==== Page ====

So I suppose it made sense that I’d acquiesce to pressures to have sex when I didn’t want to.
It’s was terrifying to think I might create conflict, when I could just give in and get it over with.
It was terrifying to think what someone’s reaction might be if I said ‘no’.
Yet I can only recall a handful of times, after my marriage, that I had sex when I really didn’t want to. Those were my choices then, and I own them and learned from them.
It was also my choice in my last relationship, to do the same pretty early on, because I didn’t want to lose something I thought was otherwise perfect.
But here’s the important thing:
Otherwise perfect is NOT fucking perfect. It’s really not.
After the first time he pressured me into sex I didn’t want to have, I was upset. This had never happened with someone who claimed to feel things for me that he did. I took a few hours to process, and I brought it up with him.
He pushed back.
He told me it was necessary for him. He told me his past partners were all fine with it. He made me feel bad.
It happened again.
I told him, then, that was enough. It made me feel used and unloved to have sex that I didn’t enjoy. It made me question how much he cared for me, if he could get his rocks off despite my clear lack of enjoyment or even discomfort or pain.
We dated for 6 weeks. Everything else seemed wonderful.
It kept happening.
At this point, mentally, I didn’t want sex any more. Though my sex drive is normally well above average, I simply didn’t want it, and he pouted about it a LOT. He often compared our current sex life to the first week we were dating, before he’d started coercing me into sex I didn’t want on a regular basis.
It didn’t matter if I was in pain from sex the night before, hungover, or in desperate need of sleep at 4am on a workday. He pushed and pushed.
I told him that it was taking a toll on my mental health, and he replied that going without sex was “just as bad” for him.
The last time was the worst, and the most violated I’ve ever felt. I was exhausted, he initiated sex and I didn’t give a clear no, because we’d been fighting all day, and I was hurting and wanting to fix things.
I tried so hard to get my head into it, but foreplay was minimal and I started panicking. I told him “I can’t do this, I can’t get out of my head.”
He got off me angrily, and I was frozen with fear. He abruptly left the room and came back holding the hitachi. I shook my head, no.

==== Stored data ====

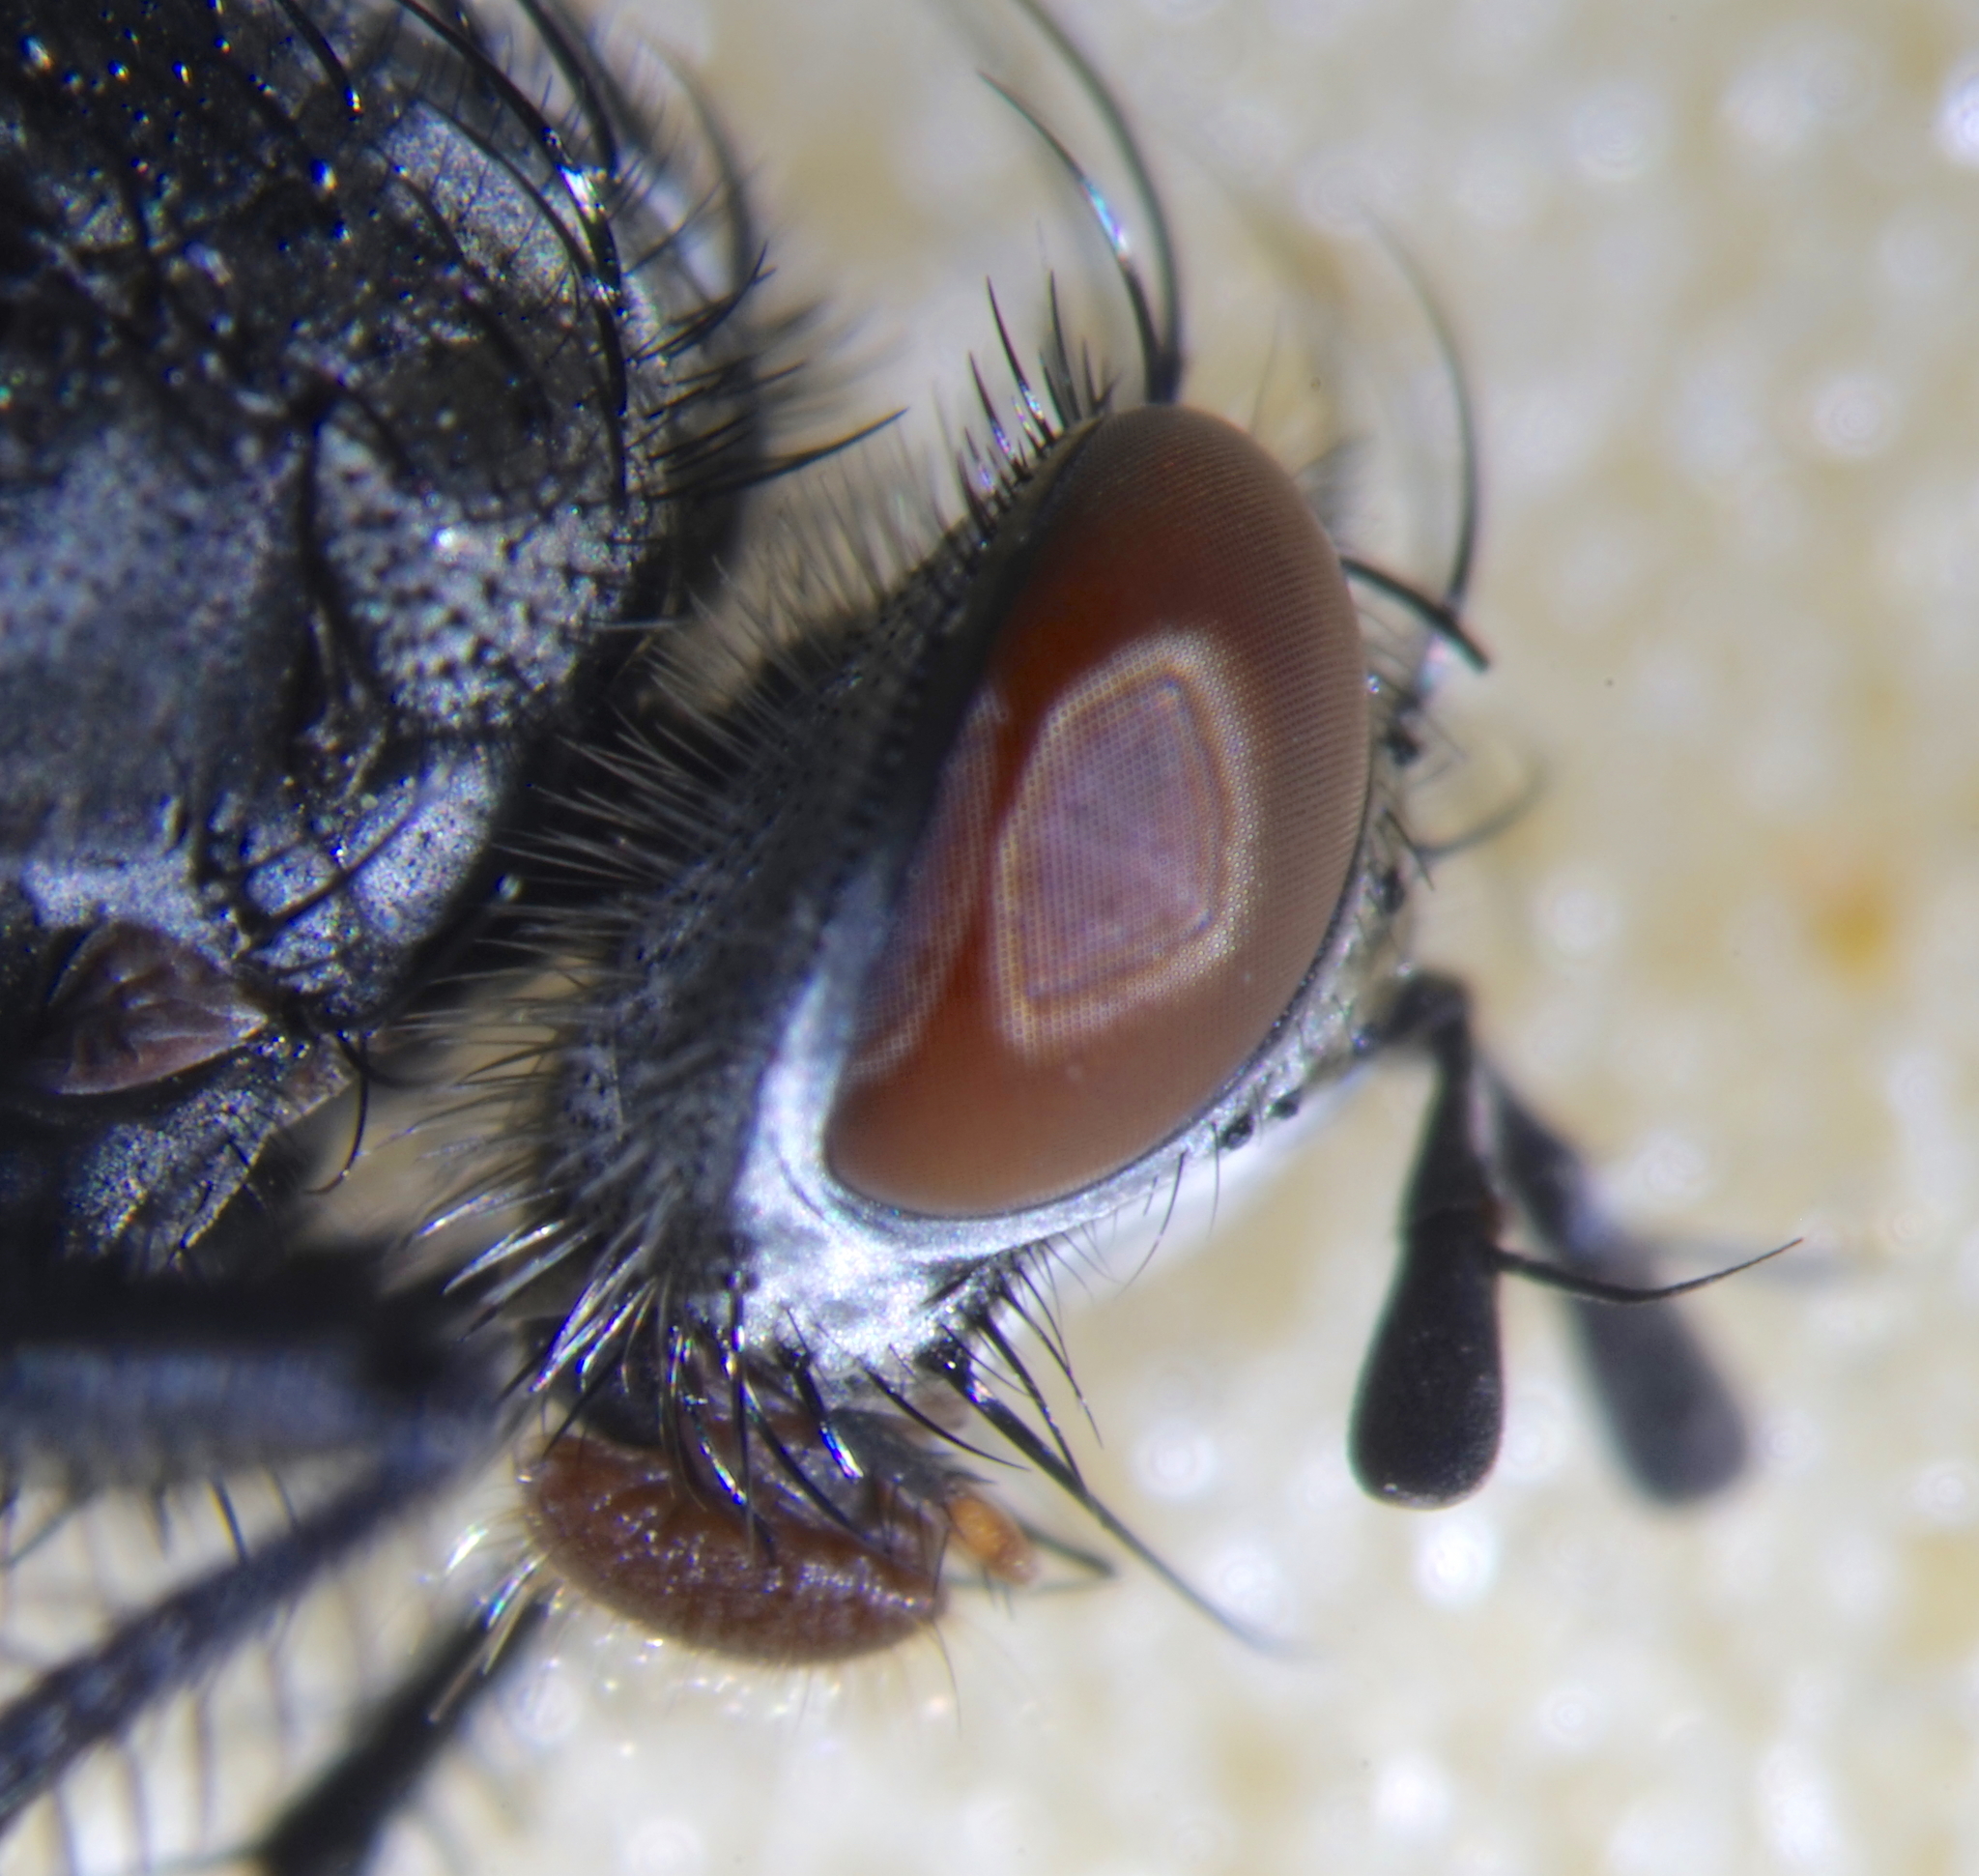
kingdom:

====

Pick up the personal account of a coercive relationship after its final sentence and keep writing. The listing comes from a separate source.

He pushed the hitachi on my clit on high and told me to cum. I burst into tears, pushed it away, and rolled out of bed to and into the bathroom.
No matter how many times I explained to him that it was violating, he wasn’t ever going to get it.
And our sex life was never going to recover.
And my trust in him to take care of me had been broken for a long time.
And I couldn’t respect someone that put their sexual pleasure over their submissive’s well being. We’d only started D/s in any kind of official capacity the week before. I cried all night, but the thought of ending things brought only relief, and I knew then what I needed to do.
It took me breaking things off for him to “get it”.
I’m 33 and now I have a firm grasp on my no.
But I needed to learn the hard way that even people who claim to love you won’t always respect that.
That no matter how slow you think you’re taking things, the amount of trust required to hand control over to a Dom is SO tremendous and should come in due of time. That D/s will not fix things.
As I’m seeing someone new, and the universe has forced our hand when it comes to a slow pace, I am extremely optimistic that I have learned from the pain of my last relationship.
I’ve already discussed consent and prioritizing sexual needs over your partner’s needs with the new guy. And I feel confident that I will never again in my life feel like I need to have sex when I don’t want to.
Please know that being submissive doesn’t mean you HAVE to have sex. Being dominant doesn’t mean you are owed sex. No one should have to have sex they do not want. Learn to get enthusiastic consent from your partner, no matter how long you’ve been together. Learn to say no to your partner when you need to, and if they won’t respect your no, leave.
We all deserve better than that.
Before you read anything I’m going to say please remember that I’m not a D/S Dom and therefore these are all only second-hand observations of D/S with extrapolations from 1st, 2nd, and 3rd-hand experience with vanilla relationships. Got that?
Ok. So you’ll often hear things from D/S people that sound like “Submission is when you don’t feel like it.” I think that gets confused with romantic or sexualized D/S or M/S ideals of existing only for the pleasure of the top, of being instantly accepting when they initiate, and how it doesn’t matter what you want it’s what they want.
Those aren’t the same things.
Like it or not, the Sub-iest Sub or the M/S-iest Slave still has sexual autonomy, sexual appetite, and most importantly sexual boundaries.
Taking pre-21st-Century notions of “wifely duties” or (cough*marital*rape*cought) and slapping a D/S sticker on it doesn’t make it more “kinky” it makes it more gaslighting and/or codependent.
Here’s another way to put it: Subs have to feel empowered or they won’t have any power to exchange.
Giving and receiving power in a relationship is erotic. Draining power in a relationship is… dysfunctional.